# ASSIGNED TASK
Could you transcribe every record below exactly, leaving out any pictures?

(Stored items)
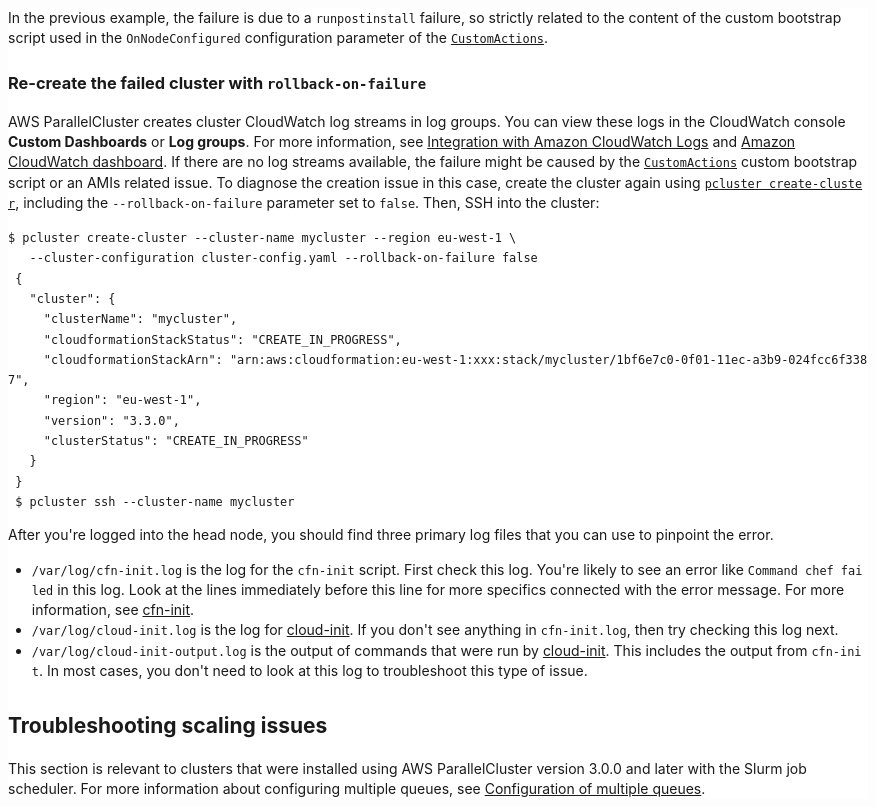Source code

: In the previous example, the failure is due to a `runpostinstall` failure, so strictly related to the content of the custom bootstrap script used in the `OnNodeConfigured` configuration parameter of the [`CustomActions`](HeadNode-v3.md#HeadNode-v3-CustomActions)\.

### Re\-create the failed cluster with `rollback-on-failure`<a name="troubleshooting-v3-cluster-deployment-cli-fail-rollback"></a>

AWS ParallelCluster creates cluster CloudWatch log streams in log groups\. You can view these logs in the CloudWatch console **Custom Dashboards** or **Log groups**\. For more information, see [Integration with Amazon CloudWatch Logs](cloudwatch-logs-v3.md) and [Amazon CloudWatch dashboard](cloudwatch-dashboard-v3.md)\. If there are no log streams available, the failure might be caused by the [`CustomActions`](HeadNode-v3.md#HeadNode-v3-CustomActions) custom bootstrap script or an AMIs related issue\. To diagnose the creation issue in this case, create the cluster again using [`pcluster create-cluster`](pcluster.create-cluster-v3.md), including the `--rollback-on-failure` parameter set to `false`\. Then, SSH into the cluster:

```
$ pcluster create-cluster --cluster-name mycluster --region eu-west-1 \
   --cluster-configuration cluster-config.yaml --rollback-on-failure false
 {
   "cluster": {
     "clusterName": "mycluster",
     "cloudformationStackStatus": "CREATE_IN_PROGRESS",
     "cloudformationStackArn": "arn:aws:cloudformation:eu-west-1:xxx:stack/mycluster/1bf6e7c0-0f01-11ec-a3b9-024fcc6f3387",
     "region": "eu-west-1",
     "version": "3.3.0",
     "clusterStatus": "CREATE_IN_PROGRESS"
   }
 } 
 $ pcluster ssh --cluster-name mycluster
```

After you're logged into the head node, you should find three primary log files that you can use to pinpoint the error\.
+  `/var/log/cfn-init.log` is the log for the `cfn-init` script\. First check this log\. You're likely to see an error like `Command chef failed` in this log\. Look at the lines immediately before this line for more specifics connected with the error message\. For more information, see [cfn\-init](https://docs.aws.amazon.com/AWSCloudFormation/latest/UserGuide/cfn-init.html)\.
+  `/var/log/cloud-init.log` is the log for [cloud\-init](https://cloudinit.readthedocs.io/)\. If you don't see anything in `cfn-init.log`, then try checking this log next\. 
+  `/var/log/cloud-init-output.log` is the output of commands that were run by [cloud\-init](https://cloudinit.readthedocs.io/)\. This includes the output from `cfn-init`\. In most cases, you don't need to look at this log to troubleshoot this type of issue\.

## Troubleshooting scaling issues<a name="troubleshooting-v3-scaling-issues"></a>

This section is relevant to clusters that were installed using AWS ParallelCluster version 3\.0\.0 and later with the Slurm job scheduler\. For more information about configuring multiple queues, see [Configuration of multiple queues](configuration-of-multiple-queues-v3.md)\.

# RESULT OF THE TASK
Source code

: In the previous example, the failure is due to a `runpostinstall` failure, so strictly related to the content of the custom bootstrap script used in the `OnNodeConfigured` configuration parameter of the [`CustomActions`](HeadNode-v3.md#HeadNode-v3-CustomActions)\.

### Re\-create the failed cluster with `rollback-on-failure`<a name="troubleshooting-v3-cluster-deployment-cli-fail-rollback"></a>

AWS ParallelCluster creates cluster CloudWatch log streams in log groups\. You can view these logs in the CloudWatch console **Custom Dashboards** or **Log groups**\. For more information, see [Integration with Amazon CloudWatch Logs](cloudwatch-logs-v3.md) and [Amazon CloudWatch dashboard](cloudwatch-dashboard-v3.md)\. If there are no log streams available, the failure might be caused by the [`CustomActions`](HeadNode-v3.md#HeadNode-v3-CustomActions) custom bootstrap script or an AMIs related issue\. To diagnose the creation issue in this case, create the cluster again using [`pcluster create-cluster`](pcluster.create-cluster-v3.md), including the `--rollback-on-failure` parameter set to `false`\. Then, SSH into the cluster:

```
$ pcluster create-cluster --cluster-name mycluster --region eu-west-1 \
   --cluster-configuration cluster-config.yaml --rollback-on-failure false
 {
   "cluster": {
     "clusterName": "mycluster",
     "cloudformationStackStatus": "CREATE_IN_PROGRESS",
     "cloudformationStackArn": "arn:aws:cloudformation:eu-west-1:xxx:stack/mycluster/1bf6e7c0-0f01-11ec-a3b9-024fcc6f3387",
     "region": "eu-west-1",
     "version": "3.3.0",
     "clusterStatus": "CREATE_IN_PROGRESS"
   }
 } 
 $ pcluster ssh --cluster-name mycluster
```

After you're logged into the head node, you should find three primary log files that you can use to pinpoint the error\.
+  `/var/log/cfn-init.log` is the log for the `cfn-init` script\. First check this log\. You're likely to see an error like `Command chef failed` in this log\. Look at the lines immediately before this line for more specifics connected with the error message\. For more information, see [cfn\-init](https://docs.aws.amazon.com/AWSCloudFormation/latest/UserGuide/cfn-init.html)\.
+  `/var/log/cloud-init.log` is the log for [cloud\-init](https://cloudinit.readthedocs.io/)\. If you don't see anything in `cfn-init.log`, then try checking this log next\. 
+  `/var/log/cloud-init-output.log` is the output of commands that were run by [cloud\-init](https://cloudinit.readthedocs.io/)\. This includes the output from `cfn-init`\. In most cases, you don't need to look at this log to troubleshoot this type of issue\.

## Troubleshooting scaling issues<a name="troubleshooting-v3-scaling-issues"></a>

This section is relevant to clusters that were installed using AWS ParallelCluster version 3\.0\.0 and later with the Slurm job scheduler\. For more information about configuring multiple queues, see [Configuration of multiple queues](configuration-of-multiple-queues-v3.md)\.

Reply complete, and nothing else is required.